The schematic is here:
http://www.overunity.com/index.php/topic,3457.msg54343.html#msg54343

Read the whole thread without hectic...

[Freenrg4me]

@ mramos

I assume by the note at the end you saw that relative to 1H part?

I don't know if this has anything to do with OU or Meyer or anything at all but I thought that is was interesting and perhaps someone can beat me to answering the question.

Is the water itself triggering the state change of a transistor?
I.e., was the movable probe in the Meyer notes a transistor on a stick with the gate exposed to the water?
Was the chamber itself surrounded by a barium ferrite core?

In the photos of the final Meyer water car, there is a large space between between the water cavity and the outside device. I have been puzzled by what occupied that space.

[hartiberlin]

Dr. Stiffler updated his page again.

Here are the new parts:

Circuit Comments

B1,B2,B2 & B4 with C1 form a delay line.

Removal of C1 will stop circuit operation and extinguish the LED.
Replacing C1 with a wire will reduce the LED output to barely visible or extinguished.
Removal of B1,B2,B2 & B4 and C1 and replacing with a short wire will extinguish the LED.

Pay special attention to the supplied scope pictures of this circuit in operation and not that the Peak-to-Peak voltage present at the junction (+rail) of B2 and L2 is ~8 (Scope{4}) volts. This voltage should always be higher than the input when the circuit is properly tuned into operational mode.

Tuning for maximum power at the LED is subjective if you use human visual reference for the amount of LED light output. This can get you close, but is not the most accurate way to find the three peaks available. I use a Lutron light meter and a black isolation tube around the LED. The circuit can be tuned for maximum light output, although this can also be in error due to the way LED's react to excitation at different frequencies, yet this can be an acceptable preliminary observation.

The most accurate I have found so far is using a small form factor (small size and mass) DVM (accuracy not important) with leads as short as possible connected across a 10k ohm resistor, bridged with a 5uf capacitor at the output of the rectifiers. With this configuration one can tune input for maximum voltage indication. The down side to this method is that the added L and C of the meter and connections do indeed shift the optimal peaks.

During tuning using both of the methods indicated above, the peaks (excluding LED frequency response) fall with in ~+/- 200khz of each other.

The peak frequencies have been derived by scope and counter measurement, with the most accurate being the frequency counter. This circuit appears to 'Hunt' and therefore even the counter cannot be considered totally accurate, as the readings will vary over many kilohertz as the circuit 'Hunts' for stability.

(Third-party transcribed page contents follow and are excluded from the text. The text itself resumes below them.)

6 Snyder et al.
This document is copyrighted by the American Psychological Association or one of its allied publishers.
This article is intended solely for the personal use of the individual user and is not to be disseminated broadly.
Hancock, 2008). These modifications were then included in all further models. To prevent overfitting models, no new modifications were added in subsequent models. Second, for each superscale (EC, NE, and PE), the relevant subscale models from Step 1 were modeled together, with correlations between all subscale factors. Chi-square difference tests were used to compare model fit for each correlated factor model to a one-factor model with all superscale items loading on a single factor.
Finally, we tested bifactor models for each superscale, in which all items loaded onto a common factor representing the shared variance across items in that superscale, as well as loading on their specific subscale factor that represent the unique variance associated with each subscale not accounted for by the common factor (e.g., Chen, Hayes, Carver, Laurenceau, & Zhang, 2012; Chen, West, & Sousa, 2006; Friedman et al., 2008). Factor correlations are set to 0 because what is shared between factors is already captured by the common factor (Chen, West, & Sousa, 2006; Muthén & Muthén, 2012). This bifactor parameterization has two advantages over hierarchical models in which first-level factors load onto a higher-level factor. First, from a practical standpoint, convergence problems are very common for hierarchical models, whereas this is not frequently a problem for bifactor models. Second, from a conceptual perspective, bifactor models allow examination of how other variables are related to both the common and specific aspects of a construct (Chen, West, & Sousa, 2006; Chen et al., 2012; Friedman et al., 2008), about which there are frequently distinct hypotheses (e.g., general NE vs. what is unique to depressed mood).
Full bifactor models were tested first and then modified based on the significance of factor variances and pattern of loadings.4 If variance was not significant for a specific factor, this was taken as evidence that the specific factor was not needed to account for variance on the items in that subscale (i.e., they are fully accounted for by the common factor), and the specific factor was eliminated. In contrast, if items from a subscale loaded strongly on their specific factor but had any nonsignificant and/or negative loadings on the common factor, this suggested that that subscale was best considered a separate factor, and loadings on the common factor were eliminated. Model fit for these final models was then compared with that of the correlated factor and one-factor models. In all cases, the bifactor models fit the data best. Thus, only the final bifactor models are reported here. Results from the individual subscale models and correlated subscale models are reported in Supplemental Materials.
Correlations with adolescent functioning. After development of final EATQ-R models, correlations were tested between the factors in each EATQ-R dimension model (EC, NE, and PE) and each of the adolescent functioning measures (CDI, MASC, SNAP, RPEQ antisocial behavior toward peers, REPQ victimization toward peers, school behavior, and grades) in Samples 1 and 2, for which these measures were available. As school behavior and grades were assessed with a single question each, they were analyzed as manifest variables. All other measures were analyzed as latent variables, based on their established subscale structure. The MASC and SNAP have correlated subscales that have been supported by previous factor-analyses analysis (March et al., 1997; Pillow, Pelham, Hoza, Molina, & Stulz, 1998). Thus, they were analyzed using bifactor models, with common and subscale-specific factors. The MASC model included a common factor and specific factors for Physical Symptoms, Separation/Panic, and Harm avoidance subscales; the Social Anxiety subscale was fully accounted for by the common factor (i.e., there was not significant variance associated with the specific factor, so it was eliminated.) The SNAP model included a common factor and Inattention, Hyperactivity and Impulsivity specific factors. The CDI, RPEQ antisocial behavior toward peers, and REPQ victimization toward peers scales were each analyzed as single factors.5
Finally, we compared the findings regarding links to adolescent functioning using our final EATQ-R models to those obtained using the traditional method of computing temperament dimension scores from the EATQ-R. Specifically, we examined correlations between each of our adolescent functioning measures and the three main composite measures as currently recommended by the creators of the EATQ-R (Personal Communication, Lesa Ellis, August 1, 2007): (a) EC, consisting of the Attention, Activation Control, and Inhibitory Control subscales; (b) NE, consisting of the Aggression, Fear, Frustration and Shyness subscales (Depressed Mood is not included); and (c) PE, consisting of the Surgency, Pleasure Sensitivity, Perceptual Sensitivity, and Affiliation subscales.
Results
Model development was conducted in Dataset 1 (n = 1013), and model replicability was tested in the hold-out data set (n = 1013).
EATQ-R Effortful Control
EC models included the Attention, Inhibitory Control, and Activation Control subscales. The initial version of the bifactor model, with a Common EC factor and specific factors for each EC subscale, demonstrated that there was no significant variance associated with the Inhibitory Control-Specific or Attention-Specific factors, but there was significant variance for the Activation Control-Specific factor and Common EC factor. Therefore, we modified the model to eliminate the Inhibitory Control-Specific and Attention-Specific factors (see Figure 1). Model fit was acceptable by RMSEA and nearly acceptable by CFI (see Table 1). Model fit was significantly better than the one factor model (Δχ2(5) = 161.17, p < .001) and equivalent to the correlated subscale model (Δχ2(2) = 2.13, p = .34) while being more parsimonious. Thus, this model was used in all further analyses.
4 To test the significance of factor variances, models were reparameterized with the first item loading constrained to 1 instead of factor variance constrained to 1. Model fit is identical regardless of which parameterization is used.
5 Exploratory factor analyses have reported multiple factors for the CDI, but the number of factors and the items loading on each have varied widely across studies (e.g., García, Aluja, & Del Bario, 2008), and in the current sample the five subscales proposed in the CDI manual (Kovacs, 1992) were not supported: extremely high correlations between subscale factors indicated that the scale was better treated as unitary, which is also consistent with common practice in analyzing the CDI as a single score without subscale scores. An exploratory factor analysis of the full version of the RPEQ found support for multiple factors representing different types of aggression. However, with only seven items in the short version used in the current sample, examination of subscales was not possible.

The following chart shows the frequency versus relative power from a test run on Circuit (4), using the DVM method of measurement and reading the frequency with a counter with 0.001% accuracy.

The following table shows the measured frequency peaks and their first three harmonics.

Measured (MHz)        3.9866     10.4230        12.3340
X2                        7.9732      20.8460     24.6680
X3                        11.9598    31.2690    37.0020
X4                        15.9464    41.6920    49.3360


It is noted at this point that in the scope traces (for #4) included below show scope-measured frequencies of 6.99MHz, 7.14MHz and 10MHz. The trace was not expanded as it should have been to obtain a more accurate reading, yet there can be seen a correlation with the counter readings.